De re/dicto knowledge

Question

Define $\mathcal{K}$ as a knowledge operator characterized by a S4 modal system. There is a distinction between de re and de dicto expressions of knowledge:

• $\exists x\mathcal{K}A(x)$ is a de re expression of knowledge: there exists $x$ such that the agent knows $A(x)$.
• $\mathcal{K}\exists xA(x)$ is a de dicto expression of knowledge: the agent knows that there exists $x$ such that $A(x)$.

As is usually assumed in the literature, de re knowledge entails de dicto knowledge (but usually not the other way around): $$\exists x\mathcal{K}A(x)\rightarrow\mathcal{K}\exists xA(x)\tag{$*$}$$

My question is the following: given the above definitions and $(*)$, can we prove $(**)$? $$\mathcal{K}(\exists xA(x)\rightarrow\exists yB(y))\rightarrow(\exists x\mathcal{K}A(x)\rightarrow\exists y\mathcal{K}B(y))\tag{$**$}$$

I tried to use the distribution axiom for $\mathcal{K}$ which is available from the S4 system, but I cannot see how to proceed. Can anyone help? Is $(**)$ provable or not?

◆ **PROBLEM DETAILS**:
In the question on de re and de dicto knowledge, which axiom did the asker try to use? The material that follows is from a different source.

◆ **EXTRACTED MATERIAL**:
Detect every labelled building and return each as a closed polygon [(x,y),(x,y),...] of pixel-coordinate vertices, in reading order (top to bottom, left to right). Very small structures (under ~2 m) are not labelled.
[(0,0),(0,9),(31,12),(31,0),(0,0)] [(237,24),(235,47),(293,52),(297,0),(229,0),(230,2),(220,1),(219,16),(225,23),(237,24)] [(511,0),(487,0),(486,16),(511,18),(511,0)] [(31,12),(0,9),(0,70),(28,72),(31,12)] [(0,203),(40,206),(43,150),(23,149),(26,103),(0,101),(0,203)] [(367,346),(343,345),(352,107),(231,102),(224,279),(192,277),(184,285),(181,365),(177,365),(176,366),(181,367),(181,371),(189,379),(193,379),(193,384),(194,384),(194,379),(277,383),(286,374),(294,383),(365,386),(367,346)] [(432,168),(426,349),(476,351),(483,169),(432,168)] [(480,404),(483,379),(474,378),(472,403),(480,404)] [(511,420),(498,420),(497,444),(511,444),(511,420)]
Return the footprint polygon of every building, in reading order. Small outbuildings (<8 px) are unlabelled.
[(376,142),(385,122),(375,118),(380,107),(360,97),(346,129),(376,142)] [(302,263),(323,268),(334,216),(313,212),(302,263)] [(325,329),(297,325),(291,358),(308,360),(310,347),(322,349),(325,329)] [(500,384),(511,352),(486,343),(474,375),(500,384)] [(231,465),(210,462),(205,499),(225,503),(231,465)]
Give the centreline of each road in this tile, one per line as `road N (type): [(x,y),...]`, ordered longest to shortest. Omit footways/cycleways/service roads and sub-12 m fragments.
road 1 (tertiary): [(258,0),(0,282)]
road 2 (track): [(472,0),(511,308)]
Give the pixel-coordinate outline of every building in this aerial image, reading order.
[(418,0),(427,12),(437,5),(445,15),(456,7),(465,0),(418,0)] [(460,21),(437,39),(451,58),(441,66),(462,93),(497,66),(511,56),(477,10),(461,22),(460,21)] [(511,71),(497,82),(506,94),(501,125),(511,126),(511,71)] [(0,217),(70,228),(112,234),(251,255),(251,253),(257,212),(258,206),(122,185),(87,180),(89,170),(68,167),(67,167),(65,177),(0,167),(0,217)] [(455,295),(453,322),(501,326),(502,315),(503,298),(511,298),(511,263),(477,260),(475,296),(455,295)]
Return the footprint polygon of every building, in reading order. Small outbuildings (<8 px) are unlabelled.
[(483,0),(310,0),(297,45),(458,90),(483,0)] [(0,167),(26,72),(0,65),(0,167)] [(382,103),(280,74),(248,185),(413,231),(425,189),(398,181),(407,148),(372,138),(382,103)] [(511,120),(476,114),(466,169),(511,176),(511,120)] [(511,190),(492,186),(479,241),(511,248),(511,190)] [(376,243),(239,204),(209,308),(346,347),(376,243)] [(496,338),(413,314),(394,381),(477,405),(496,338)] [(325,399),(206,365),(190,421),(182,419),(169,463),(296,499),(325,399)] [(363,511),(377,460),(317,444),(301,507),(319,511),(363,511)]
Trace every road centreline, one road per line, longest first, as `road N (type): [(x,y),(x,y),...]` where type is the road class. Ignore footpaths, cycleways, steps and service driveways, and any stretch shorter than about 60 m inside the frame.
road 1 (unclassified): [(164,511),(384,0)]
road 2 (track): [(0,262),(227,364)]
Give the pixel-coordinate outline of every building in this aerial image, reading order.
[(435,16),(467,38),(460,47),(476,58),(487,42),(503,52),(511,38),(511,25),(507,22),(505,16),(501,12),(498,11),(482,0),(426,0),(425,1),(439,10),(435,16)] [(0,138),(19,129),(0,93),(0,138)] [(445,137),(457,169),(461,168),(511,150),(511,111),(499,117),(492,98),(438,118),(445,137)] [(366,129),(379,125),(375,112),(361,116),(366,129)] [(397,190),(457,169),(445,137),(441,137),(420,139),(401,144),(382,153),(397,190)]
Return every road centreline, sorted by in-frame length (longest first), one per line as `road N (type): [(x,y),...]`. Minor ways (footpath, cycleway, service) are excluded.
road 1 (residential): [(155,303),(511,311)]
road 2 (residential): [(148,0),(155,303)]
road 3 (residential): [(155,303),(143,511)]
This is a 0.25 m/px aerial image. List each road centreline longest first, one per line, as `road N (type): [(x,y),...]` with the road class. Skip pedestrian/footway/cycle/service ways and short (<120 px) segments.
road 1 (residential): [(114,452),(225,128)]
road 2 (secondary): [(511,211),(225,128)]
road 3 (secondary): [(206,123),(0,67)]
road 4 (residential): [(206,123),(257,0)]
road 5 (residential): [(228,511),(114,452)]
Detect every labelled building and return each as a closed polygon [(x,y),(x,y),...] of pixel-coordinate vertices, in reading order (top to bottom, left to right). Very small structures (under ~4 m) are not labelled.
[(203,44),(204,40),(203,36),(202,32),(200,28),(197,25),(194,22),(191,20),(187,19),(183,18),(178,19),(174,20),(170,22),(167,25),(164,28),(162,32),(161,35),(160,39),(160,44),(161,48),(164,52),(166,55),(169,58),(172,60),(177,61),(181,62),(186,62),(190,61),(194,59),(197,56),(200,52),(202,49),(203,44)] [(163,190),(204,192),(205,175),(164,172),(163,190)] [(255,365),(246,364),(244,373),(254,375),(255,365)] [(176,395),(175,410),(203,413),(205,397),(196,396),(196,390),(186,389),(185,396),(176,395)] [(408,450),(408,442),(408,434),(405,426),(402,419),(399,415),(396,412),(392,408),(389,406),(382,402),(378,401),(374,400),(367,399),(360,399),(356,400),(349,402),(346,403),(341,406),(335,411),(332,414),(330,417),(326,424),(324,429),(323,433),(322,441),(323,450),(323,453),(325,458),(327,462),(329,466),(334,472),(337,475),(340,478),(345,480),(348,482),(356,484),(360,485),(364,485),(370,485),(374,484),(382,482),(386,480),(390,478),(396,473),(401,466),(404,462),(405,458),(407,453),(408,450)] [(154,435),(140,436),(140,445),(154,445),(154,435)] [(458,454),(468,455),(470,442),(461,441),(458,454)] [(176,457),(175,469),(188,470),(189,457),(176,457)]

◆ **EXERCISE RESULT**:
The distribution axiom for $\mathcal{K}$, which is available from the S4 system.